* _EXTRAIT FOURNI_
Pour rompre la tradition du silence, deux (2) voix se sont élevées parmi des milliers éparpillées sur le territoire de la baie nette, pour donner une démonstration à travers un morceau choisi de musique, au titre évocateur : POU BENÈ DEVLOPE.

En effet, cette chanson vidéo-clipée qui fait son tout premier début de prestation en ligne mérite une attention particulière dans le contexte général d’hibernation qui affecte une majorité écrasante de jeunes haïtiens qui projette leur avenir vers d’autres cieux au grand mépris de leur patrie locale.

En effet, cette chanson en question qui propose une autre alternative au désarroi de la Commune de Bainet porte un titre qui dessine la ligne d’orientation que doit prendre la jeunesse dictée par le moment par deux(2) porte-voies.

POU BENÈ DEVLOPE est une musique du genre rap-conscience structurée autour de deux grandes strophes de longueur inégale et de deux refrains.

La première strophe comporte dix-sept vers et le deuxième couplet 15 vers ; en grande partie de vers pauvres, mais qui sont intercalées par deux calembours découverts dans les vers 3 et 4 de la première strophe (Sara et Sa a ra) et les lignes 4 et 5 dans le deuxième couplet (Il s’agit de kitèks et Ki tèks ). Les refrains constitués de trois vers sont ainsi repris avec la même longueur.

* _LIGNES FOURNIES_
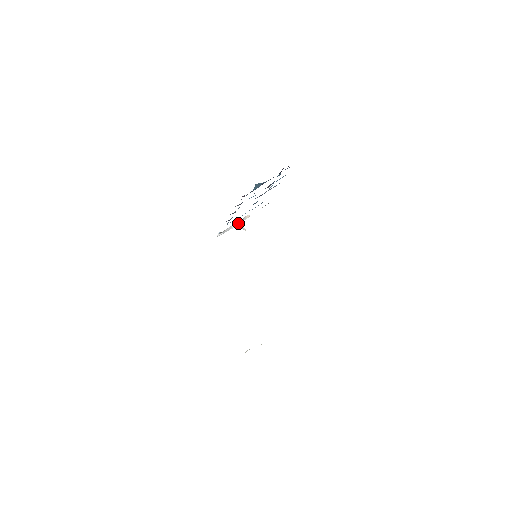
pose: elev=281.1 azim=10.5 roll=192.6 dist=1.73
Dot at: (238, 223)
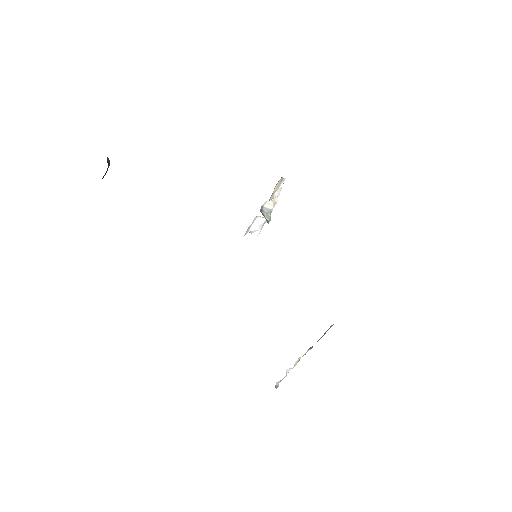
Dot at: (259, 216)
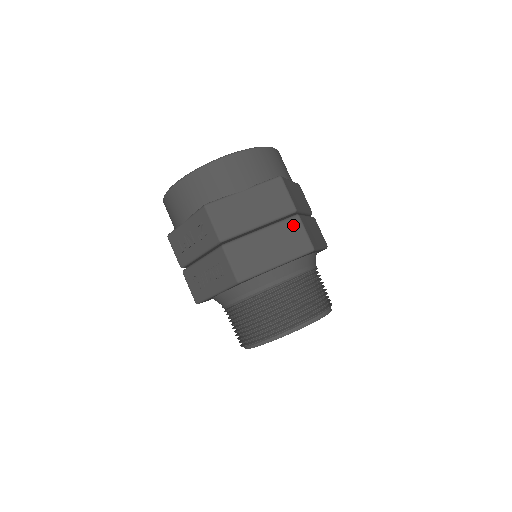
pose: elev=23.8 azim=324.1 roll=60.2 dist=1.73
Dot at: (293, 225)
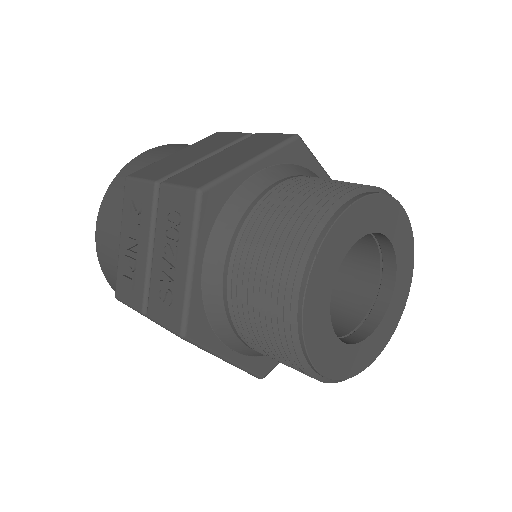
Dot at: (254, 138)
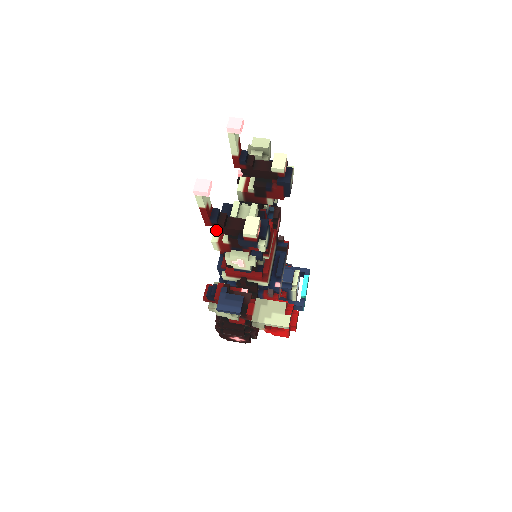
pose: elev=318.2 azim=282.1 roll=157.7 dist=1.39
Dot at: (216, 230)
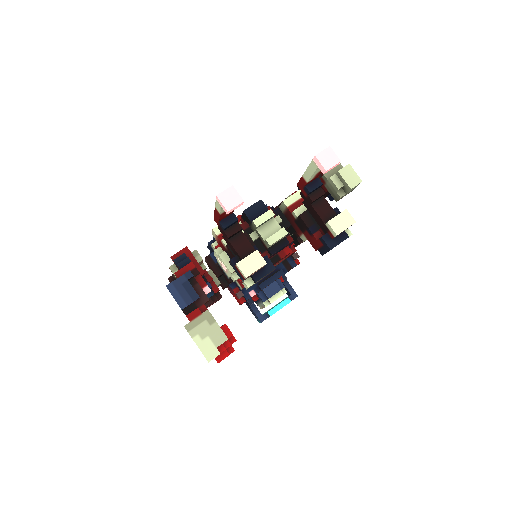
Dot at: occluded
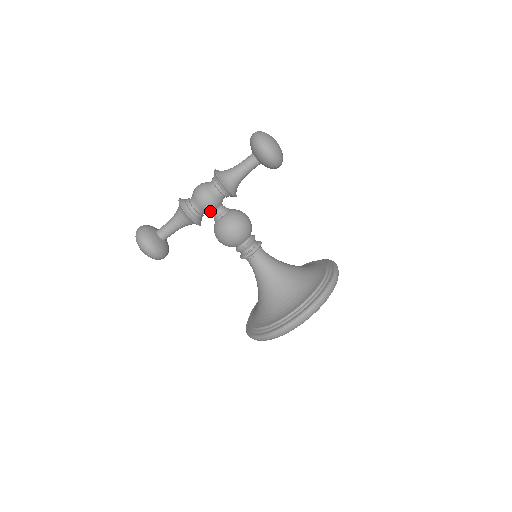
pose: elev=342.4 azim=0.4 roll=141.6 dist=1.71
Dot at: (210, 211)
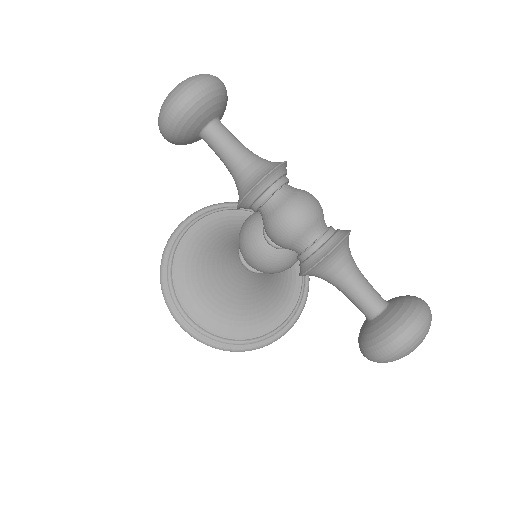
Dot at: occluded
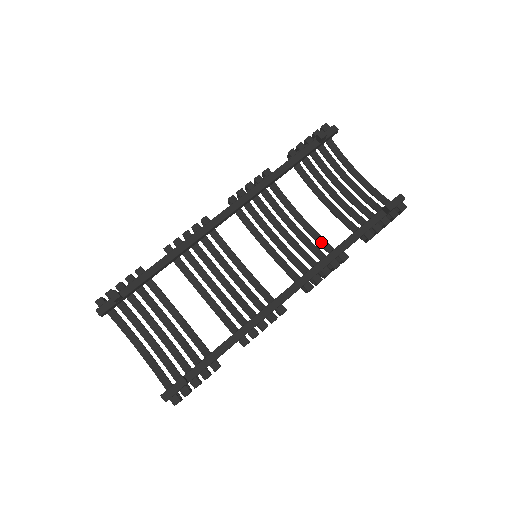
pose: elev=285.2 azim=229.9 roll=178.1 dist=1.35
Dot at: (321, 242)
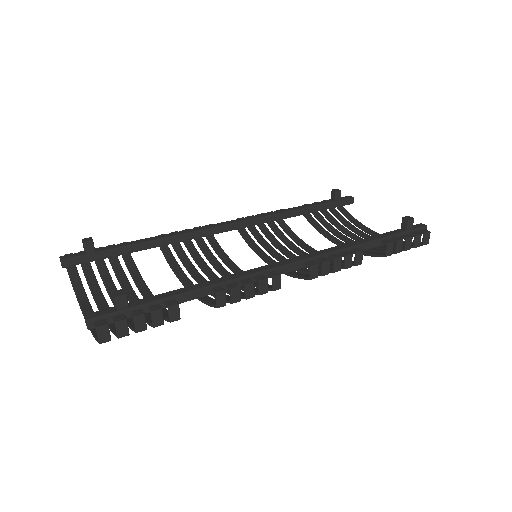
Dot at: occluded
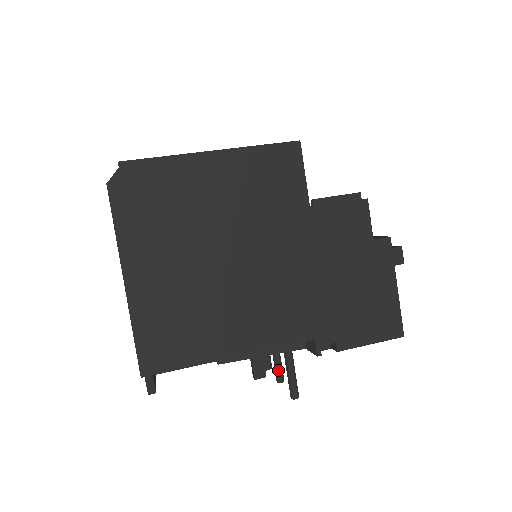
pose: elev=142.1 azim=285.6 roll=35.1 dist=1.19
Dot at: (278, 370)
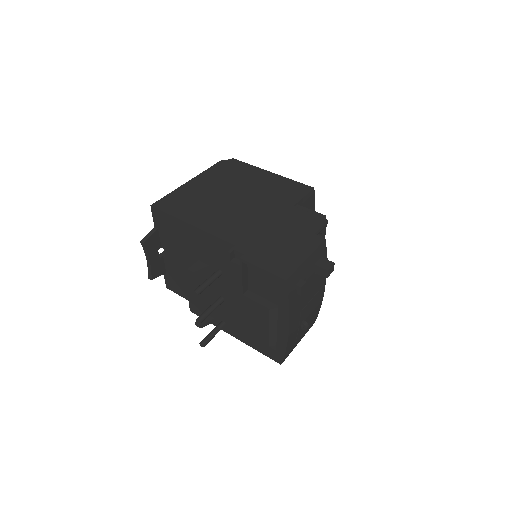
Dot at: (205, 312)
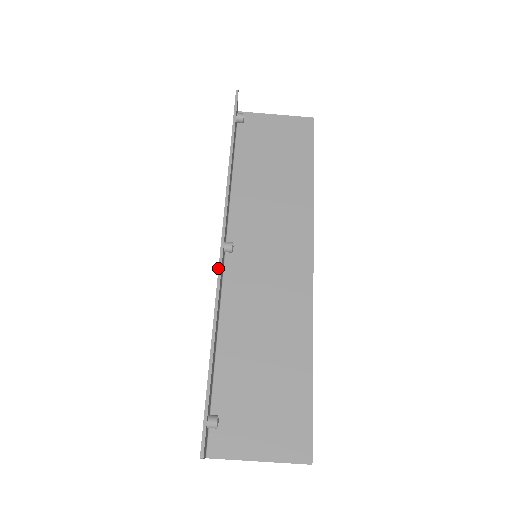
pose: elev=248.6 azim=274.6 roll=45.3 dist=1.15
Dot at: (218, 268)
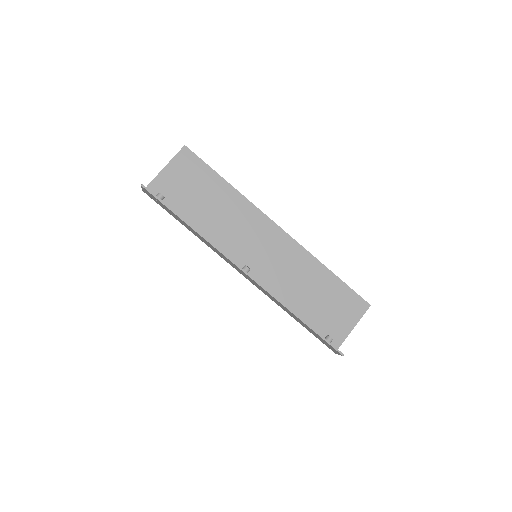
Dot at: (260, 286)
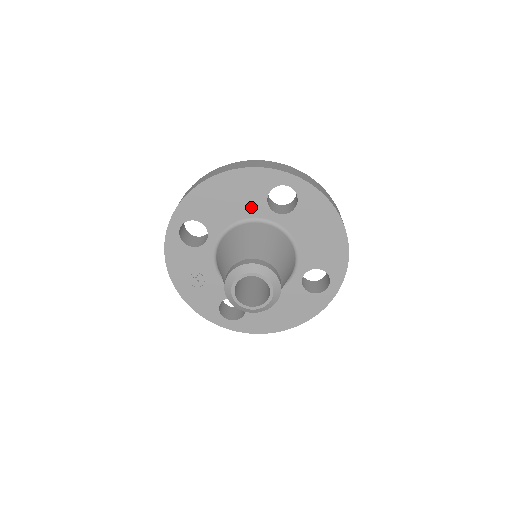
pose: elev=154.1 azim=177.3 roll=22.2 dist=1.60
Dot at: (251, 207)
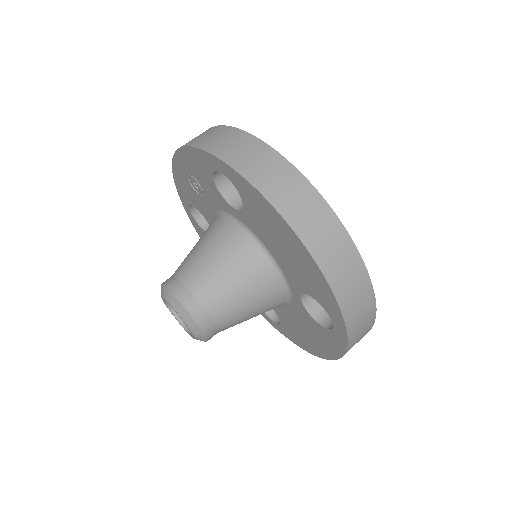
Dot at: (291, 273)
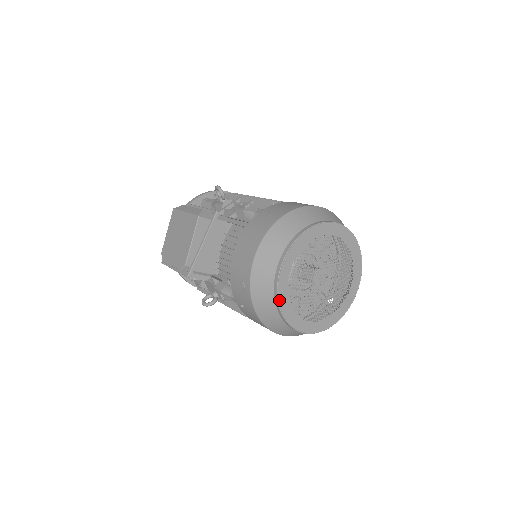
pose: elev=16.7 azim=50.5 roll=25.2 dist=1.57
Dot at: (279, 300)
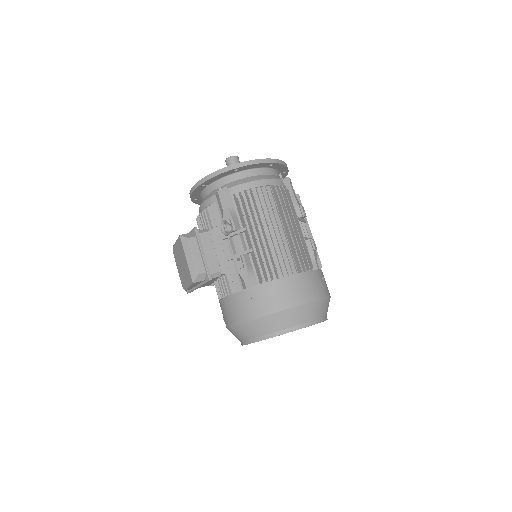
Dot at: occluded
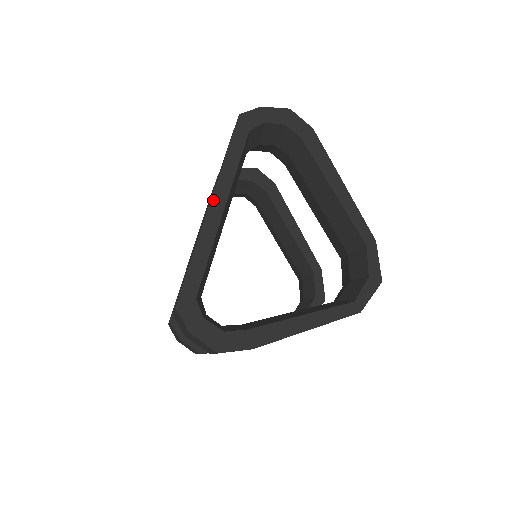
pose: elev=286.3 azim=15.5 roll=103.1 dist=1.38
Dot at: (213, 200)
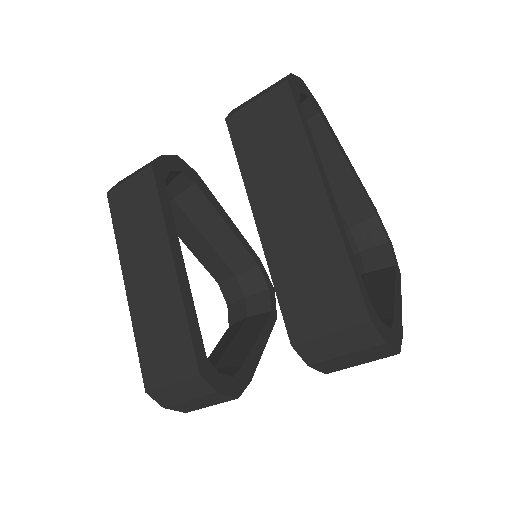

* _CONSIGNE 1_
Dans l'extrait sur la chanson, transformez s'il vous plaît le paragraphe commençant par « La première strophe comporte » en une liste courte qui en garde les faits essentiels.
* _CONSIGNE 2_
Selon l'extrait sur la chanson, à quel genre musical appartient POU BENÈ DEVLOPE ?
* _CONSIGNE 3_
Prolongez l'extrait sur la chanson à partir de sa dernière phrase.

* _RÉSULTAT 1_
- Première strophe : dix-sept vers ; deuxième couplet : quinze vers, en grande partie des vers pauvres.
- Deux calembours : vers 3 et 4 de la première strophe (Sara / Sa a ra), lignes 4 et 5 du deuxième couplet (kitèks / Ki tèks).
- Refrains : trois vers chacun, repris avec la même longueur.

* _RÉSULTAT 2_
Au rap-conscience.

* _RÉSULTAT 3_
Toujours est-il, cette chanson enregistrée et vidéo-clipée d’une durée de 3mn 14 secondes est réalisée par deux jeunes artistes bainetiens, dont le compositeur Marc-Arnaud Simony aka Across de son nom d’artiste et Danis Jean-Pierre dit Lolo Star en featuring. Ce projet en fait est innovateur car depuis les temps où la magie de la technologie draine les passions vers les vidéos, de rares artistes du milieu ont permis à leurs fans de rincer leurs yeux en savourant leur morceau depuis leur petit écran de smartphone.

Le premier couplet qui débute ce morceau porte la voix de l’artiste Across. Ce natif bainetien, nous plonge dans un océan d’amertume, en lançant un cri d’alarme sur l’état dégradant de la route conduisant à Bainet. Sans langue de bois, l’artiste fait revivre en plusieurs épisodes, des faits marquants sur lesquels il a dû former sa conviction pour lancer cet appel mobilisateur aux filles et filles de la commune afin d’asseoir son développement futur. L’artiste Across est sensible à la douleur de sa mère bainetienne dame Sara qui fait des pérégrinations qui croisent l’angle de la mort par rapport aux risques élevés des moyens de transport en commun. Ce dernier est affecté au risque de perdre sa mère dans des conditions non souhaitables.

Plus loin, l’artiste décrit la situation des jeunes de la patrie locale, qui au lieu de foncer dans la lutte, ont choisi délibérément de migrer soit vers la capitale ou vers des cieux plus cléments notamment ceux du chili et du brésil. Cette migration des jeunes vide la commune de ses meilleures têtes et constituent des entraves à un regain de patriotisme porteur du renouveau. D’ailleurs, sur le plan de la production agricole certes, cette absence de la main d’œuvre a affecté les capacités de la commune de pouvoir nourrir convenablement la population urbaine locale vu que la très grande portion de la production est drainée vers la capitale de Port-au-Prince.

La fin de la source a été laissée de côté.